Между тем еще не все кончено с останками бедного Альбера. Они лежат на кладбище Монпарнас в ожидании, когда их перенесут в Бури — фамильный замок в Нормандии. По словам отца, графа де Ла Ферронэ, он как раз занимался в то время устройством там семейного некрополя, «где, если дозволит Бог, все мы со временем обретем покой». Там будет место и для Александрины: «Сегодня это именно та мысль, которая нас занимает, то, о чем мы говорим, то будущее, на которое надеемся. Все это было бы печальным для многих, но не для нас». Она обращается к Полин: «Милое доброе дитя, когда твоя мать и я будем покоиться подле твоего святого брата, ты придешь навестить нас и даруешь нам свои благие молитвы. А потом однажды, о да, дитя мое, однажды, будем надеяться, осуществится во всей полноте твоя восхитительная мечта». Какая мечта? Полин делает в этом месте примечание: речь идет о ее собственной смерти. «Я написала однажды нечто вроде мечтаний об иной жизни, где описала бесконечное счастье вновь обрести тех, кого любила на земле».
Наконец кладбище в Бури готово, и в октябре 1837 г. повозка с гробом Альбера, сопровождаемая Александриной, въезжает в замок. Мать и сестры покойного вышли встречать его гроб на окраину деревни и, завидев повозку, опустились на колени у стоявшего там большого креста. Гроб сняли с повозки, и местный аббат, большой друг Альбера, благословил его останки. Мать и вдова поцеловали гроб. Целовать гроб! Мы снова в мире воображаемого, в мире фантазий конца XVIII в., исполненных эротизма смерти. Конечно, поцелуи матери и вдовы лишены явной чувственности, но и они сохраняют этот смысл физической близости, глубокого единения тел и душ между миром живых и миром мертвых.
После богослужения в местной церкви тело вновь предают земле. Александрина «смотрела с некоторой радостью на пустую могилу», находящуюся рядом и предназначенную для нее самой. Когда-нибудь обе могилы будут закрыты единой надгробной плитой, которая вновь соединит любящих, уже навсегда. Несколько дней спустя происходит необычная сцена, совершенно непонятная, если не вспомнить все истории о кажущейся смерти, о любви в глубине склепа и прочие рассказы из «готических романов» того времени.
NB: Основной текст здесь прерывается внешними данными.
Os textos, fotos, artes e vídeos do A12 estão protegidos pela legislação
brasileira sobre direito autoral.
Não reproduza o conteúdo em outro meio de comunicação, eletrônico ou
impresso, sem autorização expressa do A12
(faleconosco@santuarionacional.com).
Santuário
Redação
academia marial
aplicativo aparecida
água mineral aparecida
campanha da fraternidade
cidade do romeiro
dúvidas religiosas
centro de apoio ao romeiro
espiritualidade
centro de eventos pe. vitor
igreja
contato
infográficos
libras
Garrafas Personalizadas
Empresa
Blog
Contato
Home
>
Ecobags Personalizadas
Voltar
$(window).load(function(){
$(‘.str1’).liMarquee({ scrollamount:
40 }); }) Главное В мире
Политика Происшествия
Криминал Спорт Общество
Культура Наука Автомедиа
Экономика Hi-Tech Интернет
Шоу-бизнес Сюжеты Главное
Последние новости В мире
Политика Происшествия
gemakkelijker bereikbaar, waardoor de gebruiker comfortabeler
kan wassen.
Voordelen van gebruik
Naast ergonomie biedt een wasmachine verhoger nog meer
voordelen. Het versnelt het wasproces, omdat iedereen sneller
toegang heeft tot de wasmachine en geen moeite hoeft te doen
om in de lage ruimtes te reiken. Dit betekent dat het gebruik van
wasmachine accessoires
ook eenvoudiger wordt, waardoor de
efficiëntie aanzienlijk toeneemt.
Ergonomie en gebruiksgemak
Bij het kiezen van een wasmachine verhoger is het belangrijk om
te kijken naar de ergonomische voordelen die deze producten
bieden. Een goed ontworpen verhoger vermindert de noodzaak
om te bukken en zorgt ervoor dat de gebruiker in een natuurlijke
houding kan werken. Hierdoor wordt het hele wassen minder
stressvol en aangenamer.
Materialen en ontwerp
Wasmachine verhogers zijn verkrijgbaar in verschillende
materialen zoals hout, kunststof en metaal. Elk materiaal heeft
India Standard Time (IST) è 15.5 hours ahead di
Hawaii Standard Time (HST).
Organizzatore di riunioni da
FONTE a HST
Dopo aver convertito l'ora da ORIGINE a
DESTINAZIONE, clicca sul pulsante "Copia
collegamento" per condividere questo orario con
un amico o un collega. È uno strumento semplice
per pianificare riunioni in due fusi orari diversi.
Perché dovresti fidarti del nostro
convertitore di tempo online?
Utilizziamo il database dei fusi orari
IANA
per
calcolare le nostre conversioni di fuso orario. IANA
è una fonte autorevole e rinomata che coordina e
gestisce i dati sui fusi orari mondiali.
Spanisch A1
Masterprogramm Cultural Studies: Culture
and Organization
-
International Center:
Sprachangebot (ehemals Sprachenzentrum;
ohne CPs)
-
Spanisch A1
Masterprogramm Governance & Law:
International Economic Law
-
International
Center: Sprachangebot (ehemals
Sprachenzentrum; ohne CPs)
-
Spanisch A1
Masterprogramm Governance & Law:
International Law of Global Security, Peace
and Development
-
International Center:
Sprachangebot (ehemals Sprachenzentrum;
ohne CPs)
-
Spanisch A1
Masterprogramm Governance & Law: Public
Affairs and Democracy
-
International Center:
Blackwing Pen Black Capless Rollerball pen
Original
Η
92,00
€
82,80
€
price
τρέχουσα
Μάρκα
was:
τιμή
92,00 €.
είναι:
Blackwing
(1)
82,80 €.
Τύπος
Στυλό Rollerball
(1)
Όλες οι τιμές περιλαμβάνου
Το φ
Втайне от всех, кроме двух-трех ближайших друзей, Александрина исполнила давно задуманное. Как пишет Полин одна из ее сестер, Александрина «с помощью маленькой лесенки спустилась в могилу, которая не очень глубока, дабы дотронуться и поцеловать в последний раз гроб, где заключено все, что она любила. Делая это, она стояла на коленях на дне своей собственной могилы». Все это могло бы еще быть чем-то вроде духовного упражнения по заветам Игнатия Лойолы, медитацией над гробом, над открытой могилой, но сам жест — прикосновение, поцелуй — говорит о других чувствах, о другой религии. Перед нами настоящий эротизм смерти XVIII в., но реальный и возвышенный, очищенный от непосредственной сексуальности.